Question 26: How RDD helps parallel job processing?

Answer: Spark does jobs in parallel, and RDDs are split into partitions to be processed and written in parallel. Inside a partition, data is processed sequentially.

 

Question 27: What is the transformation?

Answer: A transformation is a lazy operation on a RDD that returns another RDD, like map , flatMap , filter , reduceByKey , join , cogroup , etc. Transformations are lazy and are not executed immediately, but only after an action have been executed.

 

Question 28: How do you define actions?

Answer: An action is an operation that triggers execution of RDD transformations and returns a value (to a Spark driver - the user program). They trigger execution of RDD transformations to return values. Simply put, an action evaluates the RDD lineage graph.
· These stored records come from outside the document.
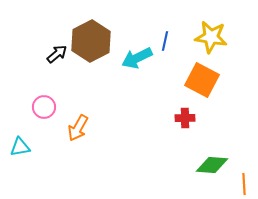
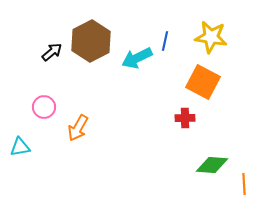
black arrow: moved 5 px left, 2 px up
orange square: moved 1 px right, 2 px down
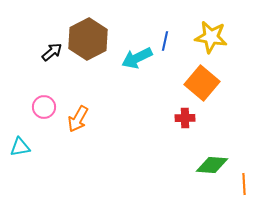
brown hexagon: moved 3 px left, 2 px up
orange square: moved 1 px left, 1 px down; rotated 12 degrees clockwise
orange arrow: moved 9 px up
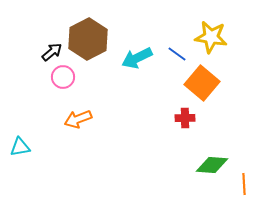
blue line: moved 12 px right, 13 px down; rotated 66 degrees counterclockwise
pink circle: moved 19 px right, 30 px up
orange arrow: rotated 40 degrees clockwise
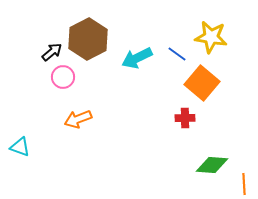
cyan triangle: rotated 30 degrees clockwise
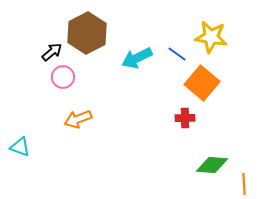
brown hexagon: moved 1 px left, 6 px up
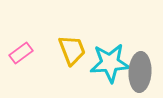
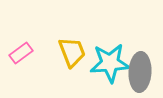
yellow trapezoid: moved 2 px down
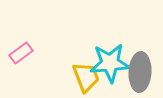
yellow trapezoid: moved 14 px right, 25 px down
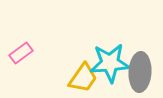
yellow trapezoid: moved 3 px left, 1 px down; rotated 56 degrees clockwise
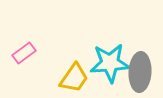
pink rectangle: moved 3 px right
yellow trapezoid: moved 9 px left
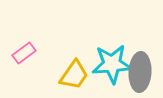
cyan star: moved 2 px right, 1 px down
yellow trapezoid: moved 3 px up
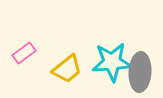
cyan star: moved 2 px up
yellow trapezoid: moved 7 px left, 6 px up; rotated 16 degrees clockwise
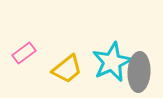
cyan star: rotated 21 degrees counterclockwise
gray ellipse: moved 1 px left
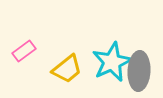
pink rectangle: moved 2 px up
gray ellipse: moved 1 px up
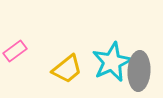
pink rectangle: moved 9 px left
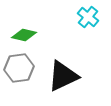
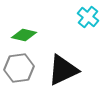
black triangle: moved 6 px up
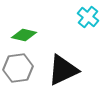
gray hexagon: moved 1 px left
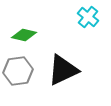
gray hexagon: moved 3 px down
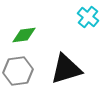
green diamond: rotated 20 degrees counterclockwise
black triangle: moved 3 px right, 1 px up; rotated 8 degrees clockwise
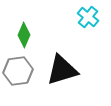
green diamond: rotated 60 degrees counterclockwise
black triangle: moved 4 px left, 1 px down
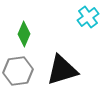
cyan cross: rotated 15 degrees clockwise
green diamond: moved 1 px up
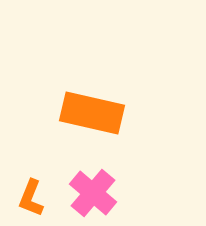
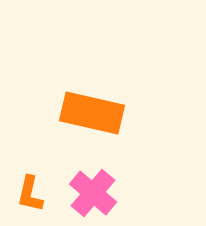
orange L-shape: moved 1 px left, 4 px up; rotated 9 degrees counterclockwise
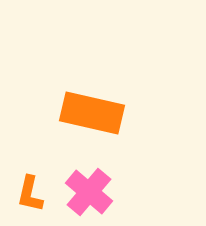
pink cross: moved 4 px left, 1 px up
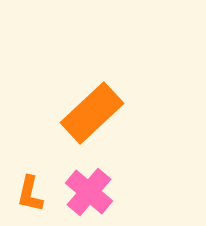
orange rectangle: rotated 56 degrees counterclockwise
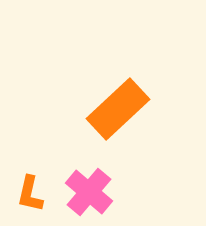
orange rectangle: moved 26 px right, 4 px up
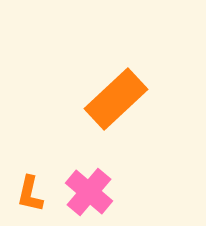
orange rectangle: moved 2 px left, 10 px up
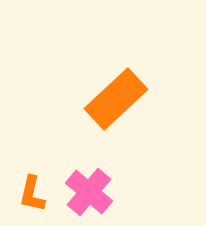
orange L-shape: moved 2 px right
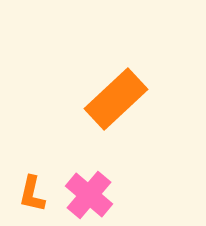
pink cross: moved 3 px down
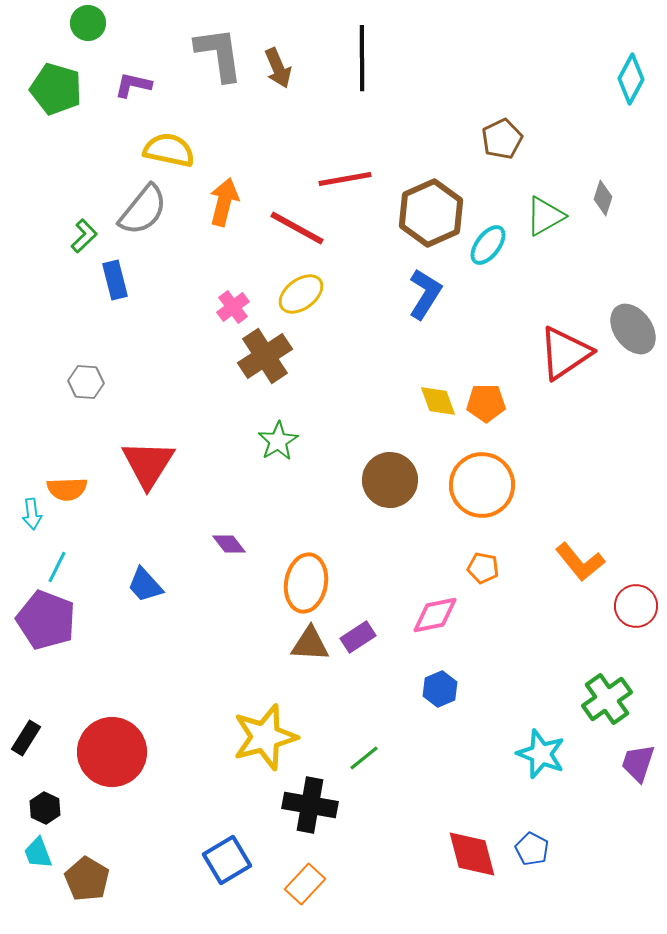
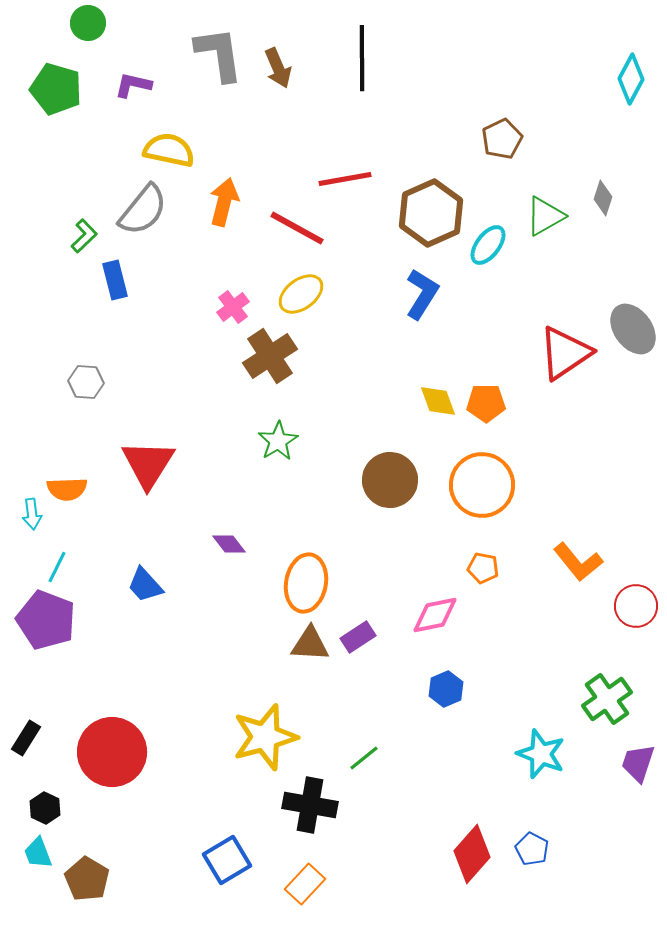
blue L-shape at (425, 294): moved 3 px left
brown cross at (265, 356): moved 5 px right
orange L-shape at (580, 562): moved 2 px left
blue hexagon at (440, 689): moved 6 px right
red diamond at (472, 854): rotated 56 degrees clockwise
You can think of actions as a valve and until no action is fired, the data to be processed is not even in the pipes, i.e. transformations. Only actions can materialize the entire processing pipeline with real data.

 

Question 29: How can you create an RDD for a text file?

Answer: SparkContext.textFile

 

Question30: What is Preferred Locations?

Answer: A preferred location (aka locality preferences or placement preferences) is a block location for an HDFS file where to compute each partition on.

def getPreferredLocations(split: Partition): Seq[String] specifies placement preferences for a partition in an RDD.